WHAT IS REQUIRED: Each entry must come back word for word; drop the images as you go.

Stored data:
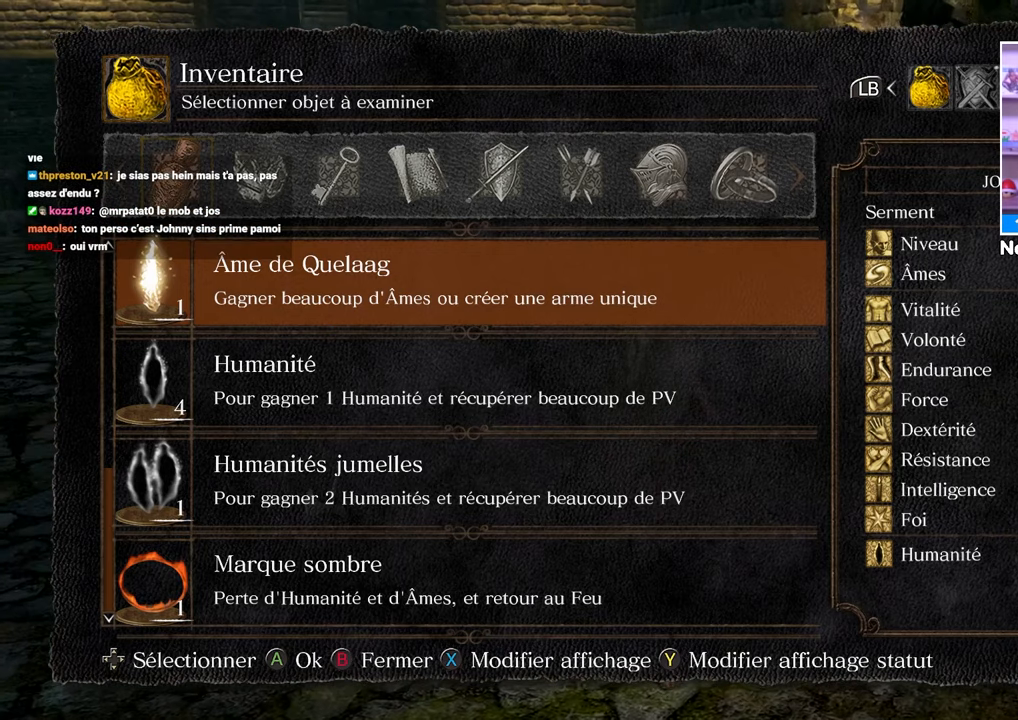
{"buttons": [], "left_stick": "up-left", "right_stick": "center", "button_events": []}
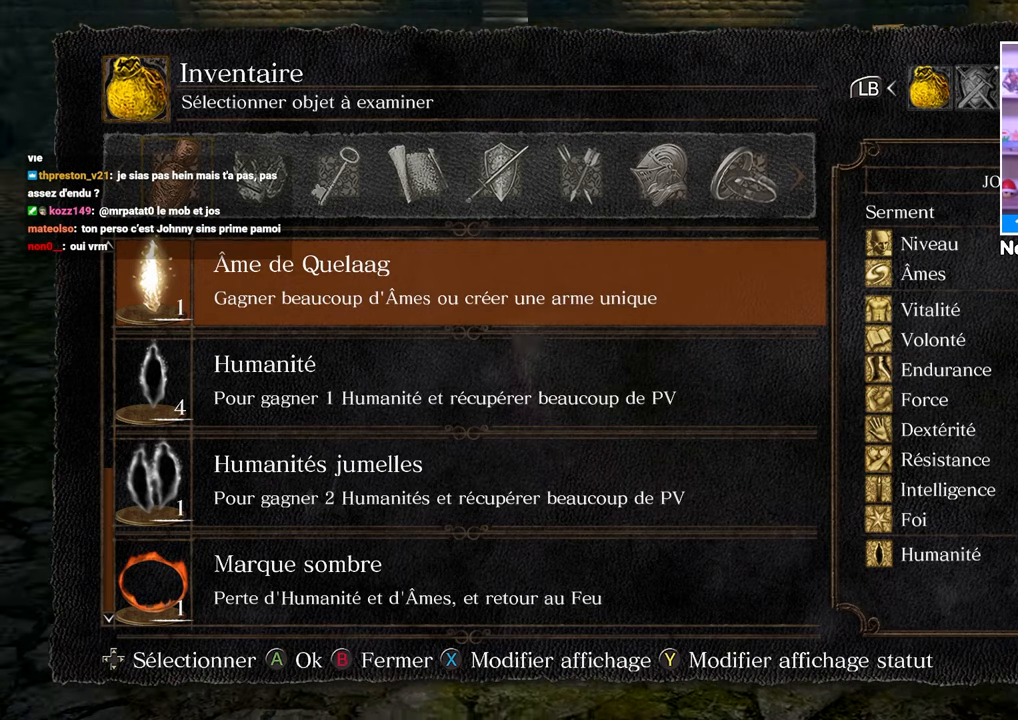
{"buttons": [], "left_stick": "up", "right_stick": "center", "button_events": []}
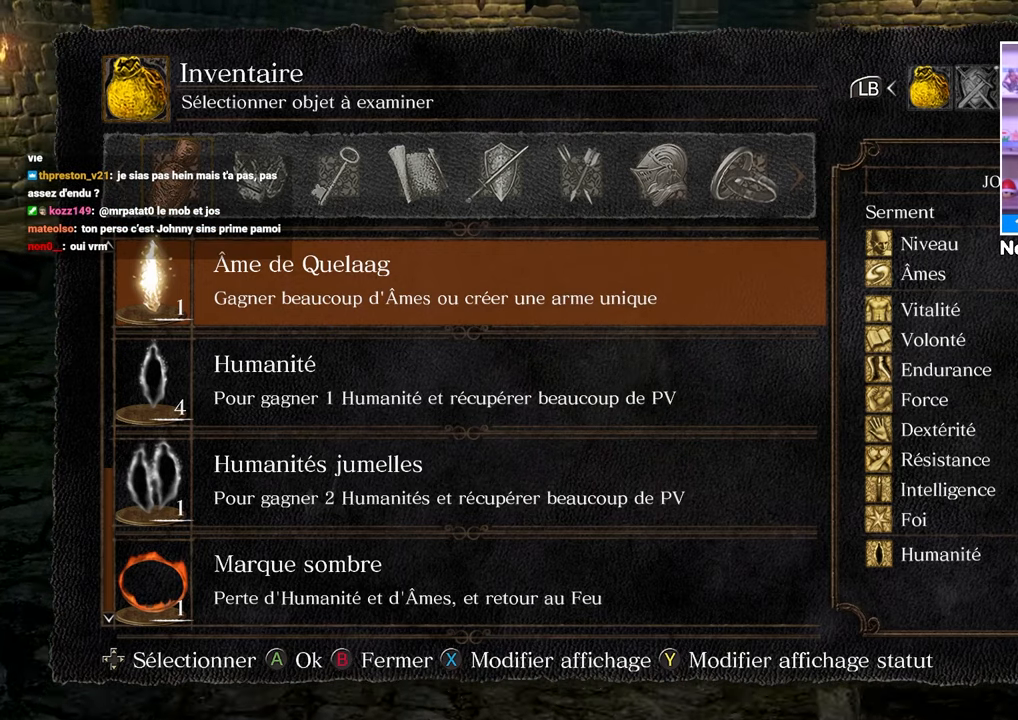
{"buttons": [], "left_stick": "up", "right_stick": "center", "button_events": []}
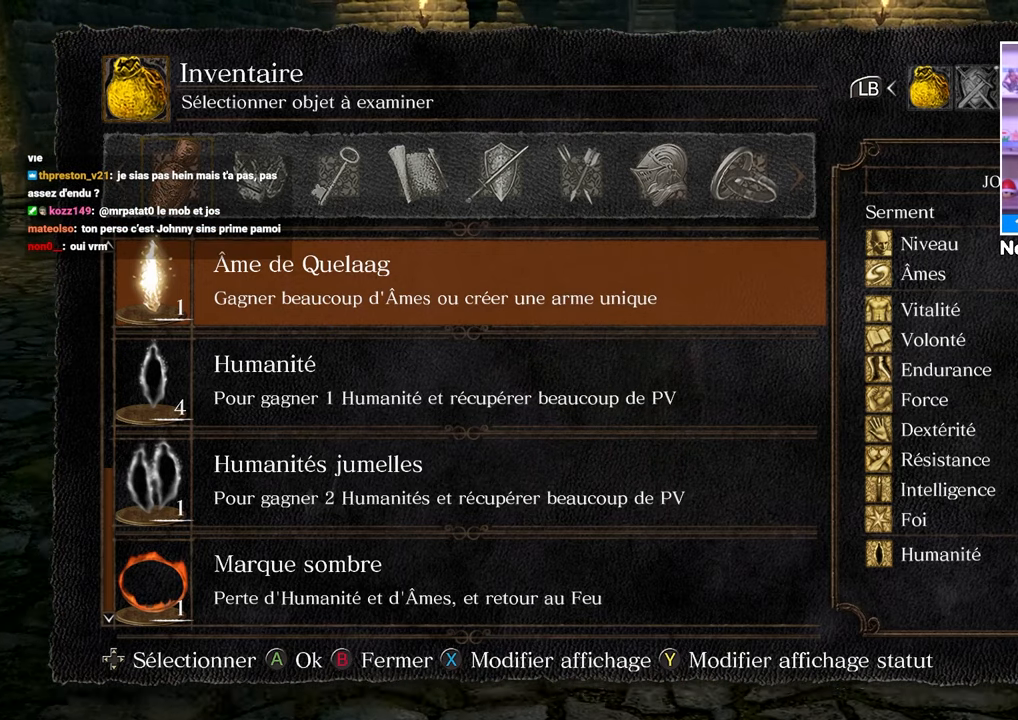
{"buttons": [], "left_stick": "up", "right_stick": "center", "button_events": []}
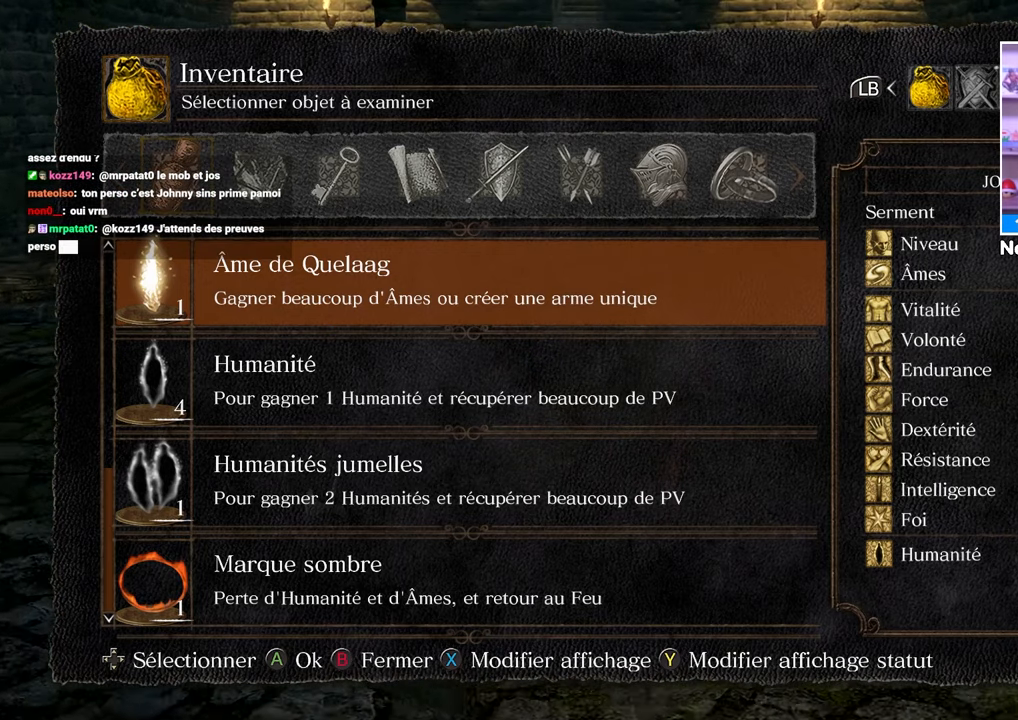
{"buttons": [], "left_stick": "up", "right_stick": "center", "button_events": []}
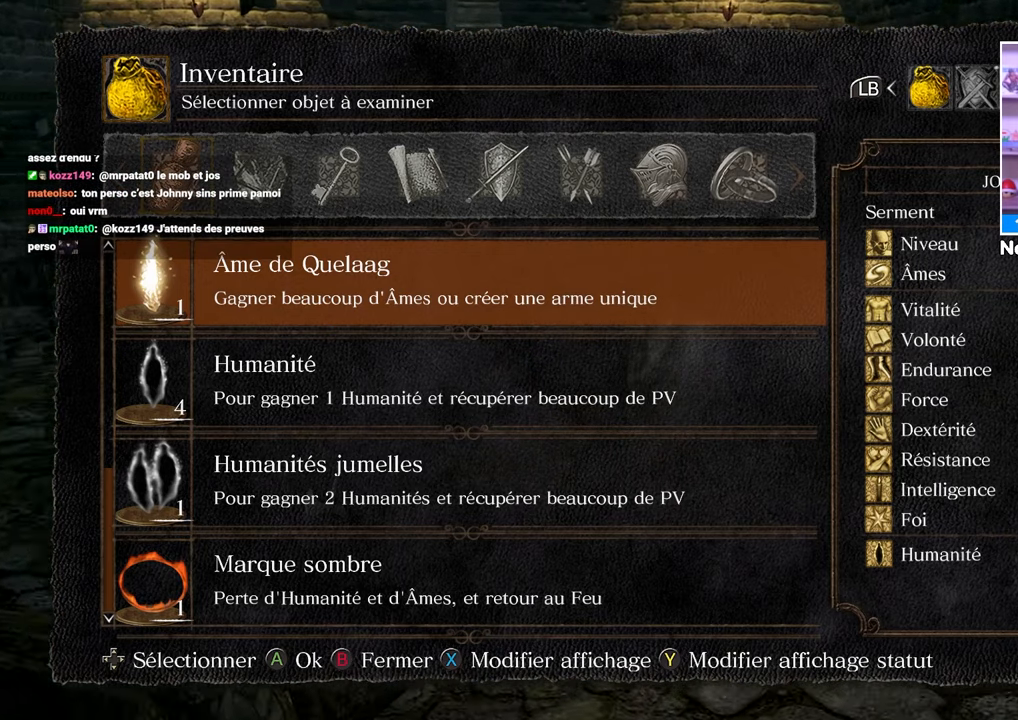
{"buttons": [], "left_stick": "up-left", "right_stick": "center", "button_events": []}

ANSWER TO THIS PROBLEM:
{"buttons": [], "left_stick": "up-left", "right_stick": "center", "button_events": []}
{"buttons": [], "left_stick": "up", "right_stick": "center", "button_events": []}
{"buttons": [], "left_stick": "up", "right_stick": "center", "button_events": []}
{"buttons": [], "left_stick": "up", "right_stick": "center", "button_events": []}
{"buttons": [], "left_stick": "up", "right_stick": "center", "button_events": []}
{"buttons": [], "left_stick": "up-left", "right_stick": "center", "button_events": []}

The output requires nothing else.